→ **Study material**:
────
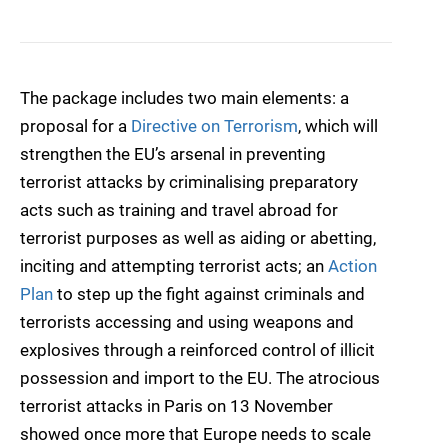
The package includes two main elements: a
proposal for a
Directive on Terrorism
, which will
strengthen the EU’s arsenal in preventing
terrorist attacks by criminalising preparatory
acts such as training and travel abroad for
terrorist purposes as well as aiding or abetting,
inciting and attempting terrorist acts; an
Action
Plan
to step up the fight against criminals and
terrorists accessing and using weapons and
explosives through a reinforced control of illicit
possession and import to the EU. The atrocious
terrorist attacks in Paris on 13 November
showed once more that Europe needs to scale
────
→ **How to complete this task**:
The lines holding the string "attacks" are what is needed from the material above.

→ **Solved problem**:
terrorist attacks by criminalising preparatory
terrorist attacks in Paris on 13 November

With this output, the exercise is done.